Email spam e truffe: sistema protezione Gmail, PayPal, Yahoo, Hotmail, Facebook unito

Il phishing è un problema sempre più diffuso

Alcuni fra i principali fornitori del servizio di posta elettronica e gli istituti bancari e finanziari statunitensi si attrezzano per lottare contro il phishing e le mail truffa.

Fabio Lepre 

Si chiama DMARC il sistema di protezione che alcuni fra i principali colossi sul web stanno creando per difendersi dal phishing. Attraverso il Domain-based Message Authentication, Reporting & Conformance, Google e Facebook, ma anche Hotmail e Yahoo, e perfino PayPal, Bank of America e LinkedIn, puntano a proteggere le informazioni personali degli utenti. Questi ultimi, infatti, attraverso sofisticati sistemi di truffa, sono spesso portati a digitare dati sensibili (anche riferiti al conto corrente) all’interno di siti fasulli che ricalcano perfettamente quelli originali. Il problema è comune per tutti i portali che offrono il servizio di posta elettronica e per chi, come PayPal, gestisce transazioni finanziarie.

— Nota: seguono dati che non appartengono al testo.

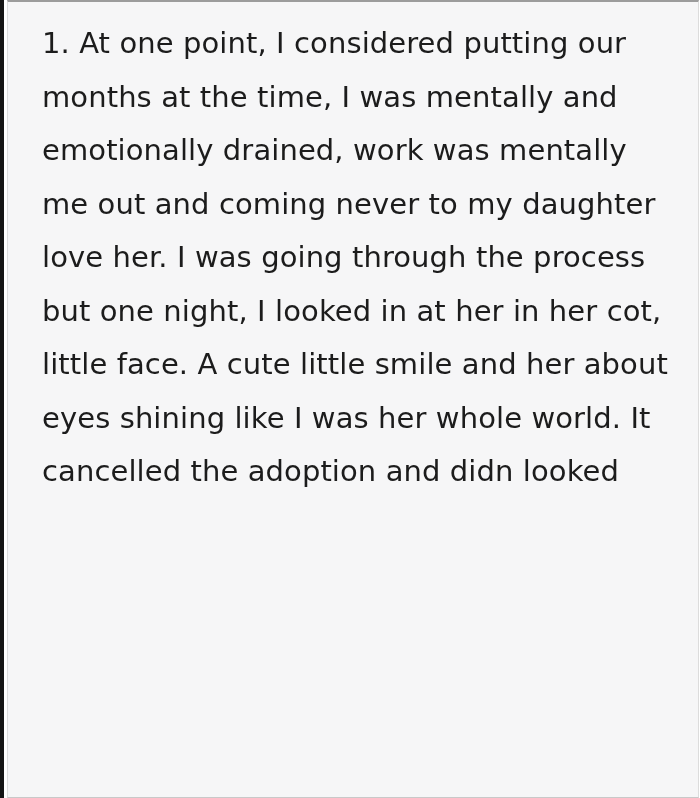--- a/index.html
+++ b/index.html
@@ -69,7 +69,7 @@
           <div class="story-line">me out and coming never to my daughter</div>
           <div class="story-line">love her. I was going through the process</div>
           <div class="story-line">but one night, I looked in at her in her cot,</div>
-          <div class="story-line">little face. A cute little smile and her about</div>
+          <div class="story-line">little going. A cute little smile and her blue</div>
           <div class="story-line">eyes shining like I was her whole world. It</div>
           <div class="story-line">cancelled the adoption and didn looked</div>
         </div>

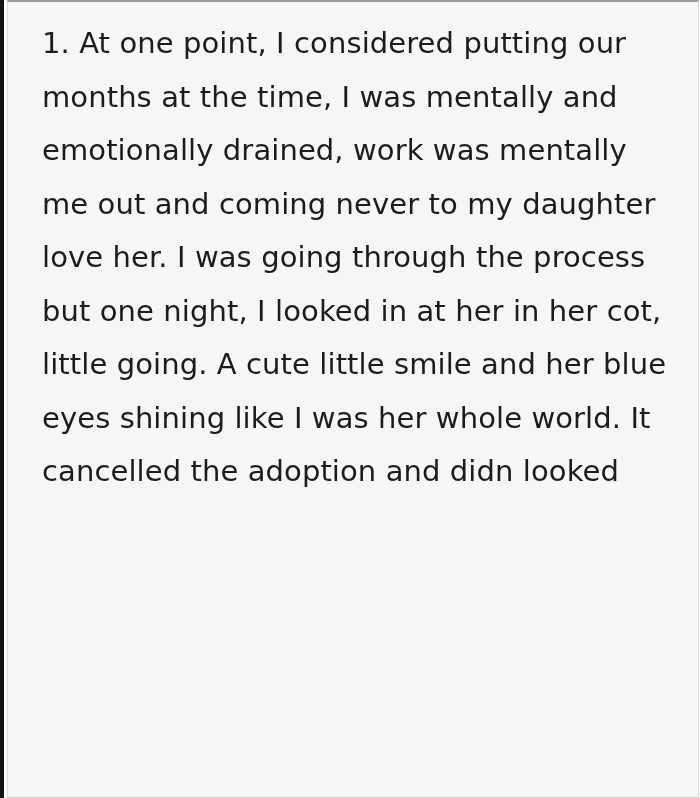--- a/index.html
+++ b/index.html
@@ -70,7 +70,6 @@
           <div class="story-line">love her. I was going through the process</div>
           <div class="story-line">but one night, I looked in at her in her cot,</div>
           <div class="story-line">little going. A cute little smile and her blue</div>
-          <div class="story-line">eyes shining like I was her whole world. It</div>
           <div class="story-line">cancelled the adoption and didn looked</div>
         </div>
     </div>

All’orizzonte si intravedono nuovi protocolli di sicurezza come il Sender Policy Framework (SPF) e il DomainKeys Identified Mail (DKIM) con cui verificare il mittente per mezzo dell’indirizzo di connessione al web. Il primo è un meccanismo per limitare gli abusi sul nome del mittente nei messaggi di posta elettronica. Il secondo è un metodo per associare un nome a dominio ad un messaggio di posta usando una firma digitale che può essere validata dai destinatari. Anche l’autenticazione alla propria casella di posta elettronica dovrebbe essere resa più semplice ed efficiente.

Secondo Adam Dawes, esponente della società di Mountain View, “essere oggetto di phishing è una delle peggiori esperienze per gli utenti Internet. Per proteggerli nel modo migliore, bisogna che le email truffa non raggiungano proprio le loro caselle di posta”. Stando alle previsioni di Radicati Group, le caselle di posta elettronica attive nel mondo saliranno nel corso di quest’anno a 3,37 miliardi. Il CEO di PayPal, Brett McDowell, ha rivelato di bloccare circa 200.000 mail false al giorno. Sono complessivamente 15 le aziende che hanno deciso di affidarsi a questo nuovo standard tecnologico: Agari, American Greetings, AOL, Bank of America, Cloudmark, eCert, Facebook, Fidelity Investments, Gmail, Hotmail, LinkedIn, PayPal, Return Path, Trusted Domain Project, Yahoo! Mail.

Stando a quanto comunicato, il 15% delle traffico di mail proviene proprio dalle organizzazioni che hanno fin qui deciso di affiliarsi al DMARC. Ecco perché Dawes esalta l’importanza di questi sforzi.